§ Text block
I am about to do my own mixing for the first time.

I will be doing

1 bag (50lbs) select horse feed (by southern states)
1 bag (50lbs) sweet goat feed (by southern states)
BOSS (not sure the amount - probably like 25lbs)

This is still in the thinking stages - but I have to go get feed tomorrow so we shall see how this all works out.


----------



## sparks879 (Oct 17, 2007)

I mix one fifty lb bag of dry or wet cob depending on the time of year, during the winter they get dry because they get beet pulp during the warmer months they get wet cob. One fifty lb bag whole or rolled oats. one twenty lb bag viger plus, one fifty lb bag alfafa pellets, and i top dress with sunflower seeds.
beth


----------



## sparks879 (Oct 17, 2007)

Sarah, I just read your goat grain mix and am very much interested in it. My biggest problem is i have to buy at the local feed store i don;t have a mill anywhere near me. How much of the mix do you give your kids? That is one of the biggest problems i face is slow growing kids. They get the same grain mix my adults do and i start them on it at about two to three weeks of age, usually when i see them nibbling on stuff. 
And where do you get your kelp?
beth


----------



## goathappy (Oct 5, 2007)

Ask your local feed store if they can order the ingriedients for you, we mix our own, we just buy the ingriendients(except oats, we grow them) We have a mixer, but what is more economical for smaller batches is a cement mixer, those work great.

We give our kids 2 cups a day(I think, we go by the Fiasco feeding chart) and barley really makes them grow. We start our kids on grain, hay and minerals at a week old, they don't eat it but by 2 weeks they eat it realy good. We also give them a homeopathic remedy to help with their growing and maturing.

We had our feed mill order kelp for us, that was the cheapest way to get it.


----------



## sparks879 (Oct 17, 2007)

Yea i looked into the kelp last night i can get a twelve lb bag through hoegger for a little over thirteen dollars plus shipping. 
What is the homeopathic remedy that you give your kids just out of curiosity. The last show i was at the judge kept calling my goats frail which they arn't but they are small. Some of the jr. kids born in late april and may were bigger then my march kids. I do offer grain free choice, give milk free choice up until they are four months of age, the get wormed and treated for cocci on a regular basis. And free choice hay and minerals from three weeks on. They look good act healthy fecals always look good, i just have a hard time getting them to grow.

§ Tasks and exercises
**1)** In the forum thread, list every item that the first post by sparks879 names as part of that mix, including the top dressing.
**2)** Turn all the lines of the records below into a single numbered list, leaving out any blank lines.

§ Excerpted records
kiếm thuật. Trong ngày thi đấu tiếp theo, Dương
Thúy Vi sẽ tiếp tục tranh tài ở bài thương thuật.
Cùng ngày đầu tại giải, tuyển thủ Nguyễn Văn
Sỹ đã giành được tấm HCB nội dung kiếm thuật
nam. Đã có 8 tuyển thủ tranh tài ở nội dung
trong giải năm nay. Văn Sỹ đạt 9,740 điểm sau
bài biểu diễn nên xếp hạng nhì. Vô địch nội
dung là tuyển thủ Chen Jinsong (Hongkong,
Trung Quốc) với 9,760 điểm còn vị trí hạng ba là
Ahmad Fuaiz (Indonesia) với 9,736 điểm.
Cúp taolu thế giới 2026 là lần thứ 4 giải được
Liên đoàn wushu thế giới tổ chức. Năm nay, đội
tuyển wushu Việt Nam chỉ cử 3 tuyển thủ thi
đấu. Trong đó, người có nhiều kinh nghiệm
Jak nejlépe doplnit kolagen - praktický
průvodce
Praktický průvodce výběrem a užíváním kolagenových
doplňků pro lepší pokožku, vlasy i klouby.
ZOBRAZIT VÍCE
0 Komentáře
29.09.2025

§ Results for the exercise
**1)**
- Dry or wet cob, depending on the time of year
- Whole or rolled oats
- Viger plus
- Alfafa pellets
- Sunflower seeds

**2)**
1. kiếm thuật. Trong ngày thi đấu tiếp theo, Dương
2. Thúy Vi sẽ tiếp tục tranh tài ở bài thương thuật.
3. Cùng ngày đầu tại giải, tuyển thủ Nguyễn Văn
4. Sỹ đã giành được tấm HCB nội dung kiếm thuật
5. nam. Đã có 8 tuyển thủ tranh tài ở nội dung
6. trong giải năm nay. Văn Sỹ đạt 9,740 điểm sau
7. bài biểu diễn nên xếp hạng nhì. Vô địch nội
8. dung là tuyển thủ Chen Jinsong (Hongkong,
9. Trung Quốc) với 9,760 điểm còn vị trí hạng ba là
10. Ahmad Fuaiz (Indonesia) với 9,736 điểm.
11. Cúp taolu thế giới 2026 là lần thứ 4 giải được
12. Liên đoàn wushu thế giới tổ chức. Năm nay, đội
13. tuyển wushu Việt Nam chỉ cử 3 tuyển thủ thi
14. đấu. Trong đó, người có nhiều kinh nghiệm
15. Jak nejlépe doplnit kolagen - praktický
16. průvodce
17. Praktický průvodce výběrem a užíváním kolagenových
18. doplňků pro lepší pokožku, vlasy i klouby.
19. ZOBRAZIT VÍCE
20. 0 Komentáře
21. 29.09.2025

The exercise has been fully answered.